Il est d’ailleurs (agréablement) surprenant qu’un article de droit se soit immiscé dans un ouvrage de sciences humaines. Dans « Reprise da capo à la Cour suprême. L’affaire Payment (1932-1936) », Pierre Issalys analyse l’origine et les répercussions des démêlés judiciaires qui ont eu cours durant quatre ans à la suite des résultats douteux de l’édition de 1932. L’arrêt Académie de musique de Québec c. Jules Payment aura servi de jurisprudence dans d’autres causes québécoises et aura même préparé un tournant capital dans l’évolution du droit administratif.

L’article de Claudine Caron est également particulièrement intéressant car il relève avec précision les liens nombreux et diversifiés unissant le Prix d’Europe et Léo-Pol Morin, pianiste et musicographe. Récipiendaire de la seconde édition du Prix d’Europe, Morin a fait partie du jury vingt ans plus tard (il est d’ailleurs directement impliqué dans l’affaire Payment). Il a également préparé certains de ses élèves de piano au concours et il a agi comme commentateur (voire critique) du Prix tout au long de sa carrière journalistique.

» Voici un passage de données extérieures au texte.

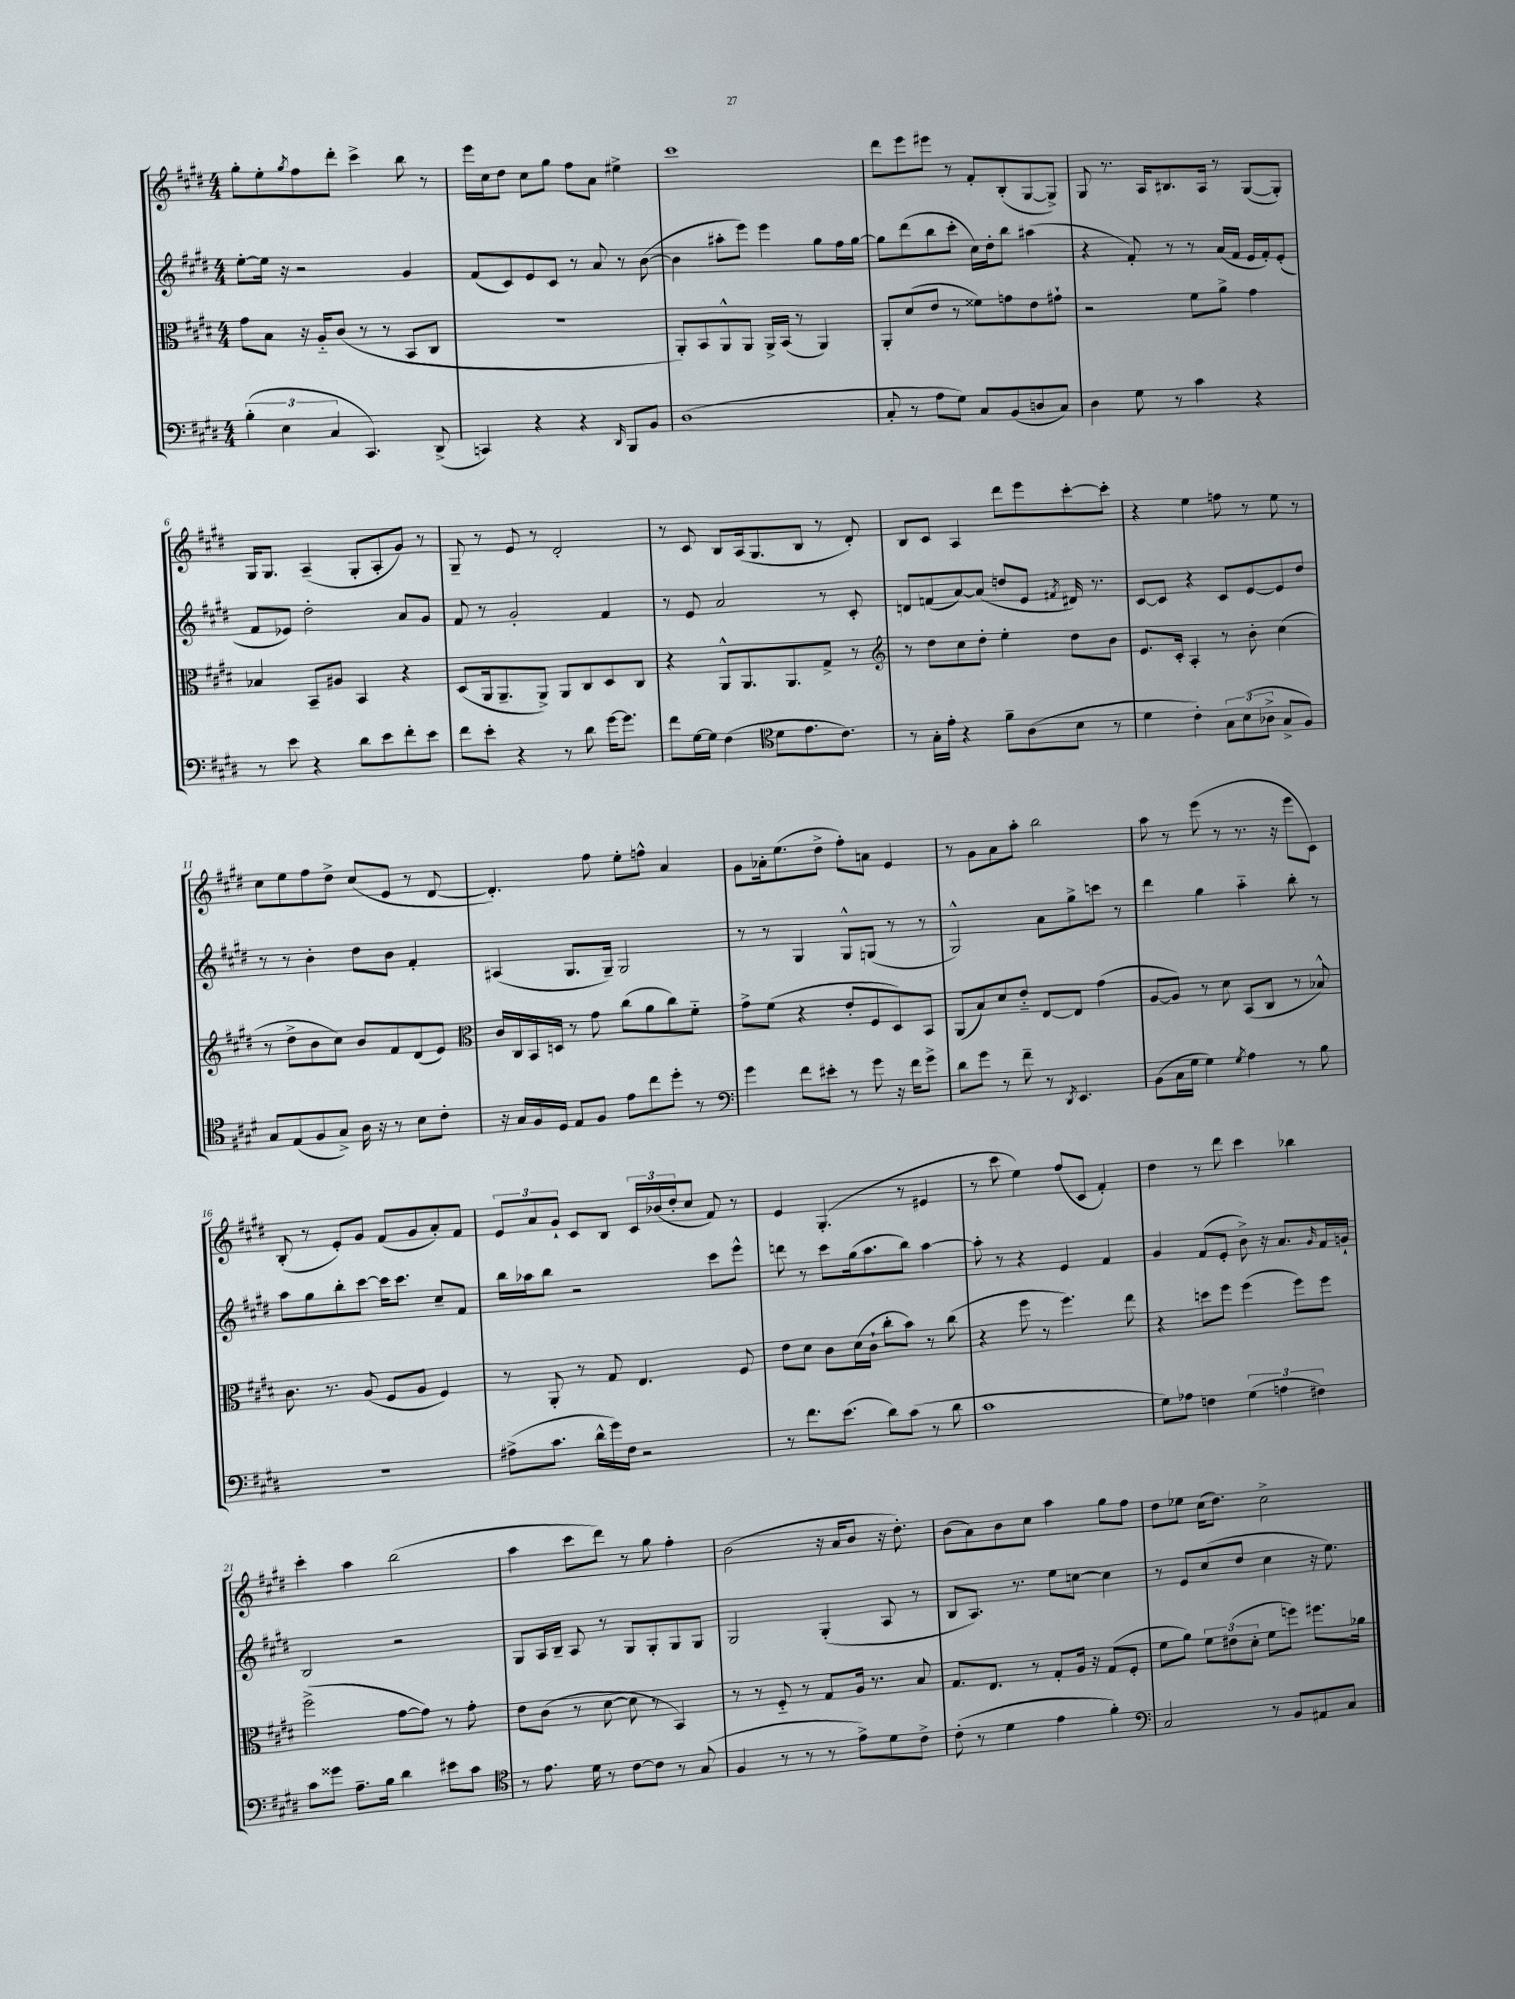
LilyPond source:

<<
\new StaffGroup <<
\new Staff = "s0" {
    \clef treble \key e \major \numericTimeSignature \time 4/4
    gis''8-. e''8-. \acciaccatura { gis''8 } fis''8 dis'''8-. cis'''4-> b''8 r8 |
    e'''16 cis''16 dis''8 cis''8 gis''8 fis''8 a'8 eis''4-> |
    cis'''1 |
    dis'''8 e'''8 eis'''8 r8 fis'8-. b8-.( gis8~ gis8->) |
    gis8 r8. a16 bis8. a16 r8 gis8~( gis8-.) |
    gis16 gis8. a4--( gis8-. a8-. gis'8) r8 |
    gis8-- r8 e'8 r8 dis'2-. |
    r8 cis'8 b8 a16( gis8. b8 r8 dis'8-.) |
    b8 cis'8 a4 dis'''8 e'''8 cis'''8~-. cis'''8-. |
    r4 e''4 f''8 r8 e''8 r8 |
    cis''8 e''8 fis''8 dis''8-> cis''8( e'8 r8 dis'8~ |
    dis'4.-.) fis''8 e''8-. f''8-^ a'4 |
    gis'8 aes'16-. e''8.( dis''8-> fis''8-.) a'8 e'4 |
    r8 gis'8 a'8 a''8-. b''2 |
    a''8 r8 e'''8( r8 r8. r16 e'''8 cis'8) |
    b8-.( r8 e'8-.) gis'8 fis'8( gis'8 a'8-.) fis'8 |
    \tuplet 3/2 { e'8 a'8 gis'8-! } cis'8 b8 \tuplet 3/2 { cis'16 bes'16( dis''16-. } cis''8 fis'8) r8 |
    e'4 gis4.-.( r8 eis'4 |
    r8 cis'''8 e''4) fis''8( cis'8 fis'4-.) |
    dis''4 r8 dis'''8 cis'''4 bes''4 |
    cis'''4-. a''4 b''2( |
    a''4 cis'''8 dis'''8) r8 gis''8 fis''4-. |
    b'2( r16 a'16 b'8 r16 dis''8.-.) |
    b'8( a'8) b'8 cis''8 a''4 gis''8 fis''8 |
    dis''8 ees''8 cis''16( dis''8.) cis''2-> \bar "|." |
}
\new Staff = "s1" {
    \clef treble \key e \major \numericTimeSignature \time 4/4
    e''8~-. e''16 r16 r2 gis'4 |
    fis'8( cis'8) e'8 cis'8 r8 a'8 r8 b'8~( |
    b'4 ais''8-. e'''8) e'''4 gis''8 fis''16 gis''16~ |
    gis''8 dis'''8( b''8 cis'''8-. cis''16) dis''16-. b''8 ais''4( |
    r4 fis'8-.) r8 r8 a'16( fis'16 e'16 fis'16-.) e'8-.( |
    fis'8 ees'8) dis''2-. a'8 gis'8 |
    fis'8 r8 gis'2-. fis'4 |
    r8 e'8 a'2 r8 cis'8-. |
    d'8 f'8( a'8~) a'8( d''8 e'8 \acciaccatura { fis'8 } dis'16) r8. |
    cis'8~ cis'8 r4 cis'8 e'8~ e'8 dis''8 |
    r8 r8 b'4-. dis''8 b'8 fis'4-. |
    ais4( gis8. gis16--) gis2 |
    r8 r8 gis4 gis8-^ g8( r8 r8 |
    gis2-^) a'8 gis''8-> c'''8 r8 |
    dis'''4 gis''4 a''4-_ b''8-. r8 |
    a''8 gis''8 b''8-. cis'''8~ cis'''16 cis'''8. cis''8-- fis'8 |
    b''16 aes''16 b''8 r2 cis'''8 e'''8-^ |
    d'''8 r8 cis'''8 gis''16( a''8. b''8) a''4~ |
    a''8-. r8 r4 e'4 fis'4 |
    gis'4 fis'8( e'8-. b'8->) r16 a'8. \grace { gis'16 } fis'16 g'16-! |
    b2 r2 |
    gis8 a16 b16-- a8 r8 gis8 gis8-. gis8 gis8 |
    gis2 gis4-.( a8 r8 |
    b8 a8.) r8. e''8 c''8~ c''4 |
    r8 e'8 cis''8( dis''8 cis''4 r16 e''8.) \bar "|." |
}
\new Staff = "s2" {
    \clef alto \key e \major \numericTimeSignature \time 4/4
    gis'8 b8 r16 a16-_ cis'8( r8 r8 b,8 cis8 |
    r1 |
    a,8-.) b,8 a,8-^ a,8 a,16-> b,16( r8 a,4) |
    a,8-. dis'8( e'8 r8 fisis'8) g'8 e'8 gis'8-! |
    r2 fis'8 a'8-> gis'4 |
    bes4 b,8-- ais8 b,4 r4 |
    dis8( a,16 a,8.-- a,8->) a,8 cis8 dis8 cis8 |
    r4 a,8-^ a,8. a,8. gis8-> r8 |
    \clef treble r8 dis''8 cis''8 dis''8-. e''4-. dis''8 b'8 |
    e'8. cis'16-. a4-. r8 b'8-. cis''4( |
    r8 dis''8-> b'8 cis''8) b'8 fis'8 dis'8( e'8) |
    \clef alto cis'16 cis16 b,16 d16 r8 gis'8 cis''8( a'8 cis''8) fis'8-_ |
    gis'8-> fis'8( r4 e'8-. fis8 dis8) b,8 |
    a,8( b8) dis'8 e'8-_ e8~ e8 gis'4( |
    a8~ a8) r8 dis'8 b,8( cis8 r8 bes8-^) |
    cis'8. r8. a8( fis8 a8 fis4) |
    r8 a,8-. r8 gis8 e4. fis8 |
    e'8 dis'8 cis'8 dis'16( cis'16-! cis''8-. b'8) r8 cis''8( |
    r4 fis''8 r8 fis''4.) e''8 |
    r4 d''8 fis''8 fis''4( fis''8) fis''8 |
    fis''2->( gis'8~ gis'8) r8 gis'8-. |
    e'8 cis'8( r8 dis'8~ dis'8 r8 b,4) |
    r8 r8 fis8-_ r8 gis8 a16 r8. b8 |
    gis8. e8. r8 gis8-. a16 r16 gis8( fis8-. |
    fis'8 a'8) \tuplet 3/2 { fis'8 eis'8( dis'8-. } fis'8 f''8) fis''8. aes'16 \bar "|." |
}
\new Staff = "s3" {
    \clef bass \key e \major \numericTimeSignature \time 4/4
    \tuplet 3/2 { b4-.( e4 cis4 } cis,4.) dis,8->( |
    c,4) r4 r4 \grace { dis,16 } b,,8 b,8 |
    dis1( |
    cis8-. r8 a8 gis8) cis8 b,8( d8 cis8) |
    dis4 gis8 r8 cis'4 r4 |
    r8 e'8 r4 dis'8 e'8 fis'8-. e'8 |
    fis'8 e'8-. r4 r8 dis'8 gis'16~ gis'8. |
    fis'8 gis16~ gis16 fis4( \clef tenor dis'8 e'8. cis'8.) |
    r8 gis16-. e'16-. r4 fis'8-- a8( b8 r8 |
    dis'4 cis'4-.) \tuplet 3/2 { gis8 b8( aes8-> } gis8-> fis8) |
    gis8 e8( fis8 gis8->) a16 r16 r8 b8 cis'8-. |
    r16 gis16 fis16 dis16 e8 fis8 e'8 cis''8 dis''8-. r8 |
    \clef bass gis'4 fis'8 eis'8-. r8 gis'8 r16 fis'16 gis'8-> |
    dis'8 gis'8 r8 fis'8-- r8 \acciaccatura { dis,8 } e,4. |
    b,8( cis16 gis16 gis4) \acciaccatura { gis8 } a4 r8 b8 |
    r1 |
    ais8->( cis'8. dis'16-^ gis'16) fis16 r2 |
    r8 fis'8. e'8.( dis'8) cis'8( r8 dis'8 |
    cis'1 |
    gis8) aes8 f4 \tuplet 3/2 { gis4( a4 fis4) } |
    cis'8 gisis'8 a8.-- b16 dis'4 eis'8 cis'8 |
    \clef tenor r8 e'8. dis'16 r8 cis'8~ cis'8 r8 gis8( |
    fis4 r8 r8 r8 e'8->) dis'8 cis'8-> |
    cis'8-.( r8 dis'4 e'4 fis'4-.) |
    \clef bass cis2 r8 b,8 ais,8 cis8 \bar "|." |
}
>>
>>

Une organisation bien orchestrée du livre et un travail d’édition soigné – malgré un manque d’uniformisation dans le style des auteurs – a permis de couvrir plusieurs aspects du concours tout en évitant les redites. Mireille Barrière, par exemple, a analysé l’origine du Prix, tandis que Fernande Roy s’est attardée à la place des femmes et Ariane Couture s’est concentrée sur le volet composition. Comme le sous-titre le suggère, la plupart des articles étudient les différentes facettes du concours jusqu’à la fin des années 1960. Ce choix s’est probablement imposé car Bibliothèque et Archives nationales du Québec contient les archives de l’Académie de musique de Québec – l’association qui administre le concours depuis sa fondation – jusqu’en 1971. Toutefois, certains auteurs outrepassent cette limite temporelle. C’est ainsi qu’Ariane Couture aborde brièvement la création en 2009 du Prix [bisannuel] de composition Fernand-Lindsay, surnommé le Prix d’Europe en composition.

Ce livre a le mérite d’avoir savamment analysé les soixante premières années du Prix d’Europe. Comme le mentionne Mireille Barrière dans son introduction (p. 8), l’ouvrage n’épuise pas les recherches sur le sujet, bien au contraire, mais il propose une contribution notable à l’historiographie des politiques culturelles du Québec.